It’s been a week since a gunman opened fire on students and adults at Sandy Hook Elementary School in Newtown, Conn., yet scammers are already out in force, scheming to take advantage of this horrific tragedy.
We, as a nation, are grieving right alongside the Newtown community. As the holidays approach, we want to help, hoping to ease their pain just a bit. Thieves know this. And they’re pouncing.
“It is a challenge to be on guard because public sympathy and emotions are running high,” says Bennett Weiner, chief operating officer of the Better Business Bureau’s Wise Giving Alliance.
He tells ABC News that people should be on alert for false websites, emails or phone calls soliciting help for the victims’ families.
Consumer groups are also urging those of us inclined to give to be wary of solicitors who pressure us with an unreasonable sense of urgency.

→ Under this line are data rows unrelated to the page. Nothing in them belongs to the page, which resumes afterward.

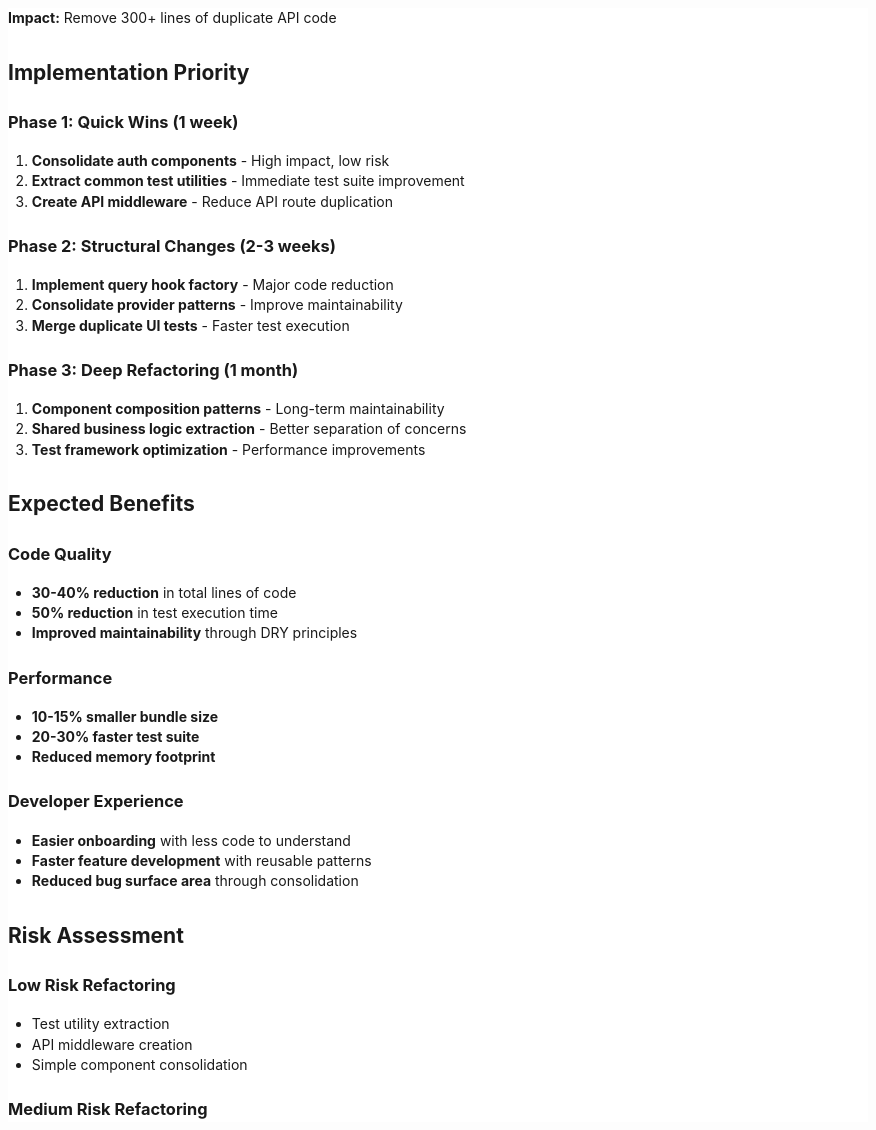 **Impact:** Remove 300+ lines of duplicate API code

## Implementation Priority

### Phase 1: Quick Wins (1 week)

1. **Consolidate auth components** - High impact, low risk
2. **Extract common test utilities** - Immediate test suite improvement
3. **Create API middleware** - Reduce API route duplication

### Phase 2: Structural Changes (2-3 weeks)

1. **Implement query hook factory** - Major code reduction
2. **Consolidate provider patterns** - Improve maintainability
3. **Merge duplicate UI tests** - Faster test execution

### Phase 3: Deep Refactoring (1 month)

1. **Component composition patterns** - Long-term maintainability
2. **Shared business logic extraction** - Better separation of concerns
3. **Test framework optimization** - Performance improvements

## Expected Benefits

### Code Quality

- **30-40% reduction** in total lines of code
- **50% reduction** in test execution time
- **Improved maintainability** through DRY principles

### Performance

- **10-15% smaller bundle size**
- **20-30% faster test suite**
- **Reduced memory footprint**

### Developer Experience

- **Easier onboarding** with less code to understand
- **Faster feature development** with reusable patterns
- **Reduced bug surface area** through consolidation

## Risk Assessment

### Low Risk Refactoring

- Test utility extraction
- API middleware creation
- Simple component consolidation

### Medium Risk Refactoring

The family of Noah Pozner, a 6-year-old killed in the shootings, was outraged when they learned scammers were soliciting donations in Noah’s memory. A fake but official-looking website had been set up, claiming that packages and money collected would go to his family. The site even included a petition on gun control, the Huffington Post reported.
Relatives found out about the bogus solicitation when a friend of the family got a poorly-written email, filled with grammatical errors, asking for money for the family.
Noah’s uncle, Alexis Haller, urged authorities to seek out “these despicable people,” according to the Huff Post.
Sadly, thieves profiting from tragedy is nothing new. Scams abounded after the Sept. 11 horror, after Hurricane Katrina, after the Batman movie theater shooting in Aurora, Colo., after superstorm Sandy pummeled parts of the Northeast, and so on.
James Lee, executive director of the Consumer Fraud Center, says that we must do our homework before donating to charities linked to the Sandy Hook massacre.
- When in doubt about where to send a donation, consider supporting a reputable first responder organization such as the American Red Cross.
- Want to make a donation online? Go to a reputable charity’s website rather than respond to an email solicitation.
The CFC also suggests the following groups for donations:
- United Way of Western Connecticut: This organization set up an account with the local Newtown Savings Bank to support the victims’ families.
- Newtown Memorial Fund: This group was established to raise funds to pay for funeral expenses for families and to build a memorial.
- Youth & Family Services: This group was created to act as a local clearinghouse and can refer your donation to a reputable group.
- Robinhood Relief Fund: This fund provides services for Hurricane Sandy relief and redistributes funds to local community organizations that help victims.